Start of INPUT MATERIAL
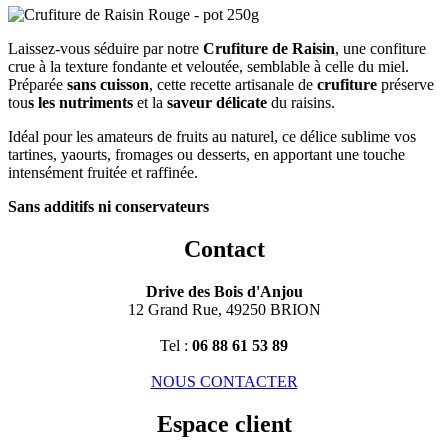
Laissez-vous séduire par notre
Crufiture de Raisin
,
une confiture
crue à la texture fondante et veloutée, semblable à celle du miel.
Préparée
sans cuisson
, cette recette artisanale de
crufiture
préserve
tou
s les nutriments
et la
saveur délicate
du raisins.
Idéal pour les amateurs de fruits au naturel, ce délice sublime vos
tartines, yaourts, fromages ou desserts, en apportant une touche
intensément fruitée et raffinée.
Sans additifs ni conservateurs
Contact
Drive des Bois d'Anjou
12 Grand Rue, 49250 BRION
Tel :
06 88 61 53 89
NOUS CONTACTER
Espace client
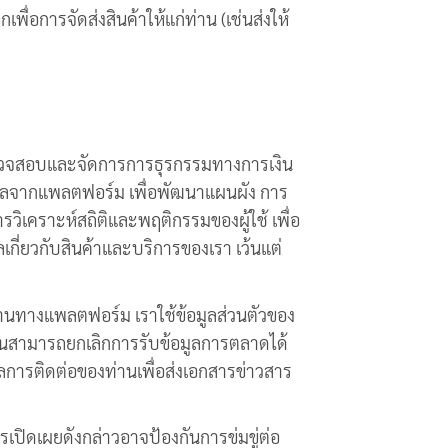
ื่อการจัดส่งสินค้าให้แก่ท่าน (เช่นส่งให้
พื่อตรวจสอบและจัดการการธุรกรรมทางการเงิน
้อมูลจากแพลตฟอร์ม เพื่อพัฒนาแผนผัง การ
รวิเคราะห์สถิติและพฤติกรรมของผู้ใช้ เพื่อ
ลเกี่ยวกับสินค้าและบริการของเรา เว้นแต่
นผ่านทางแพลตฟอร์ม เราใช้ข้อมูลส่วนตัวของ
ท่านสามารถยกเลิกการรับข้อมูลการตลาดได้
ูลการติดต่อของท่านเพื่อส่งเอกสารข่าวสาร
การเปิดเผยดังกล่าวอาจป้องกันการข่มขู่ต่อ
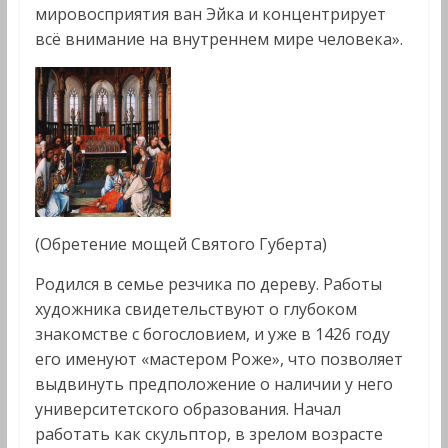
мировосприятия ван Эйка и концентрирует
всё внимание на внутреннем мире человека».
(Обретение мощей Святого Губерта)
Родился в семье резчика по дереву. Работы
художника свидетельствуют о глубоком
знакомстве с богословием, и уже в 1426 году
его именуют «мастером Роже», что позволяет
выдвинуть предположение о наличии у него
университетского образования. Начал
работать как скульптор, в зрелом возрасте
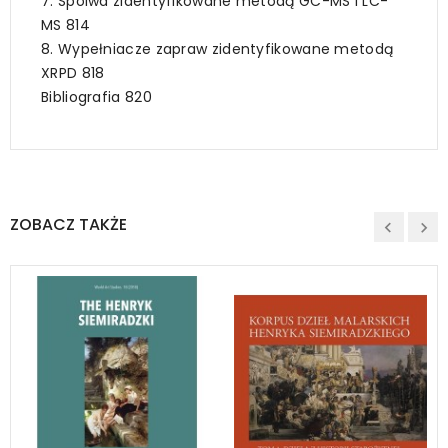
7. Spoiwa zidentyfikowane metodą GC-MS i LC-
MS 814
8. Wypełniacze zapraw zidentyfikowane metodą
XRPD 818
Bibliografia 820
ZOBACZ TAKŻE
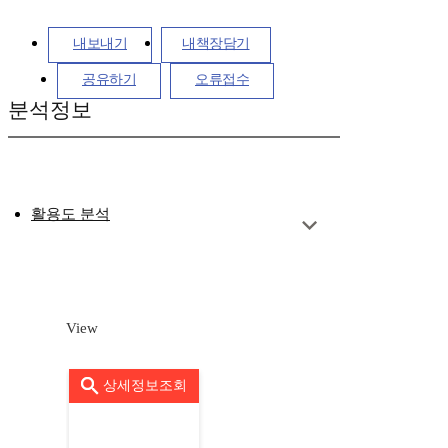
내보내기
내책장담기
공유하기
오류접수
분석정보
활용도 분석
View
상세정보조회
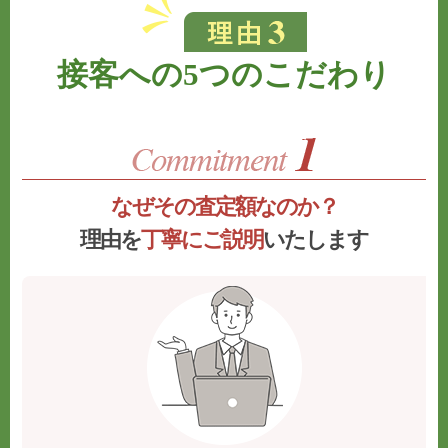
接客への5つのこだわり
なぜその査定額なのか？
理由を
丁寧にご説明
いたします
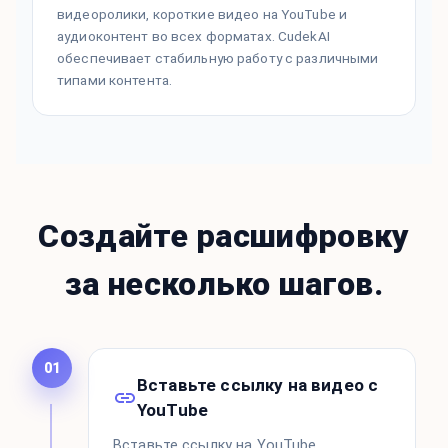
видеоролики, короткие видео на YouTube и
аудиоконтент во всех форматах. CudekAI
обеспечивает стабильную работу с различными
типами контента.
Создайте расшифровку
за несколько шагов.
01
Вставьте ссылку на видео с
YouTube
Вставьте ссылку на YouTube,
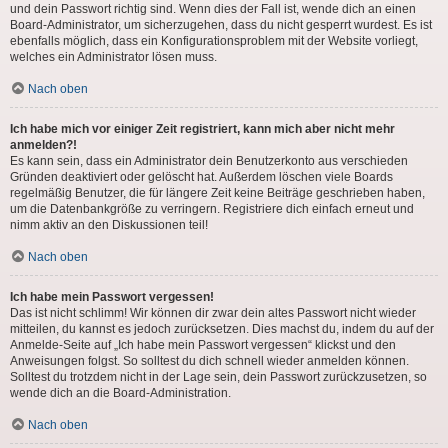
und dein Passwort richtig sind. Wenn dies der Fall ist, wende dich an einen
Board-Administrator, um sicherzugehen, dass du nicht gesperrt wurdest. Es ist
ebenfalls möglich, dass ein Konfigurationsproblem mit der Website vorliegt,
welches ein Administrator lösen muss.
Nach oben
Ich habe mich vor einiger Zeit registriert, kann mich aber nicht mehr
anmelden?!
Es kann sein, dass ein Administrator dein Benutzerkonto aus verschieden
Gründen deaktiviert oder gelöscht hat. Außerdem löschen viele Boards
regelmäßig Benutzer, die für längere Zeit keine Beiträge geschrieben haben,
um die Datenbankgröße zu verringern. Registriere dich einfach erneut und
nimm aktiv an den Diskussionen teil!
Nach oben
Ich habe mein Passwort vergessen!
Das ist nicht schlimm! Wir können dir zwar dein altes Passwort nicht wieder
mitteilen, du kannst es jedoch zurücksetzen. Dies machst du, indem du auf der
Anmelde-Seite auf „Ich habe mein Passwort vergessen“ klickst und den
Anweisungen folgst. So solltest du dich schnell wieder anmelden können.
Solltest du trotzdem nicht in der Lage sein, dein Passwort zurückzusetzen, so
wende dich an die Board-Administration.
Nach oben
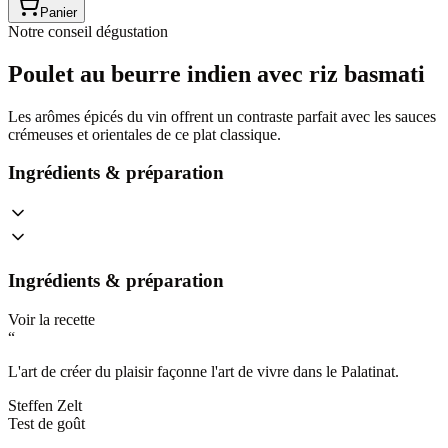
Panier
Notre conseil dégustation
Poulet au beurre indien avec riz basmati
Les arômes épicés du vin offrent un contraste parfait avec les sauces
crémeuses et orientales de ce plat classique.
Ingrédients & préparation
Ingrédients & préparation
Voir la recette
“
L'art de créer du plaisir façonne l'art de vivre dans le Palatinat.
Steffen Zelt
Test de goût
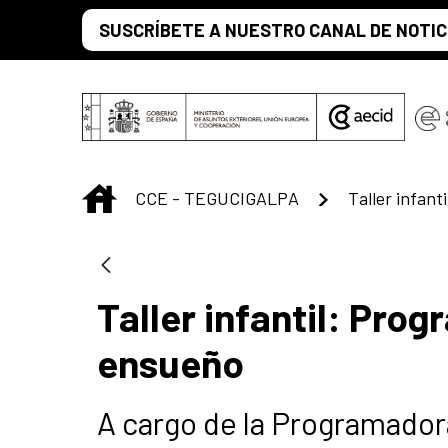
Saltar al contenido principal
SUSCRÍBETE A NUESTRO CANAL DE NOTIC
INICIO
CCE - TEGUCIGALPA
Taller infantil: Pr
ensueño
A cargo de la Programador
End of INPUT MATERIAL
→ WORK TASK
Set the pictures aside and reproduce exactly the lines above, from the line holding "Crufiture de Raisin" through the line holding "und dein Passwort", both included, with nothing else.

→ PROBLEM SOLUTION
Crufiture de Raisin
,
une confiture
crue à la texture fondante et veloutée, semblable à celle du miel.
Préparée
sans cuisson
, cette recette artisanale de
crufiture
préserve
tou
s les nutriments
et la
saveur délicate
du raisins.
Idéal pour les amateurs de fruits au naturel, ce délice sublime vos
tartines, yaourts, fromages ou desserts, en apportant une touche
intensément fruitée et raffinée.
Sans additifs ni conservateurs
Contact
Drive des Bois d'Anjou
12 Grand Rue, 49250 BRION
Tel :
06 88 61 53 89
NOUS CONTACTER
Espace client
ื่อการจัดส่งสินค้าให้แก่ท่าน (เช่นส่งให้
พื่อตรวจสอบและจัดการการธุรกรรมทางการเงิน
้อมูลจากแพลตฟอร์ม เพื่อพัฒนาแผนผัง การ
รวิเคราะห์สถิติและพฤติกรรมของผู้ใช้ เพื่อ
ลเกี่ยวกับสินค้าและบริการของเรา เว้นแต่
นผ่านทางแพลตฟอร์ม เราใช้ข้อมูลส่วนตัวของ
ท่านสามารถยกเลิกการรับข้อมูลการตลาดได้
ูลการติดต่อของท่านเพื่อส่งเอกสารข่าวสาร
การเปิดเผยดังกล่าวอาจป้องกันการข่มขู่ต่อ
мировосприятия ван Эйка и концентрирует
всё внимание на внутреннем мире человека».
(Обретение мощей Святого Губерта)
Родился в семье резчика по дереву. Работы
художника свидетельствуют о глубоком
знакомстве с богословием, и уже в 1426 году
его именуют «мастером Роже», что позволяет
выдвинуть предположение о наличии у него
университетского образования. Начал
работать как скульптор, в зрелом возрасте
7. Spoiwa zidentyfikowane metodą GC-MS i LC-
MS 814
8. Wypełniacze zapraw zidentyfikowane metodą
XRPD 818
Bibliografia 820
ZOBACZ TAKŻE
내보내기
내책장담기
공유하기
오류접수
분석정보
활용도 분석
View
상세정보조회
接客への5つのこだわり
なぜその査定額なのか？
理由を
丁寧にご説明
いたします
видеоролики, короткие видео на YouTube и
аудиоконтент во всех форматах. CudekAI
обеспечивает стабильную работу с различными
типами контента.
Создайте расшифровку
за несколько шагов.
01
Вставьте ссылку на видео с
YouTube
Вставьте ссылку на YouTube,
und dein Passwort richtig sind. Wenn dies der Fall ist, wende dich an einen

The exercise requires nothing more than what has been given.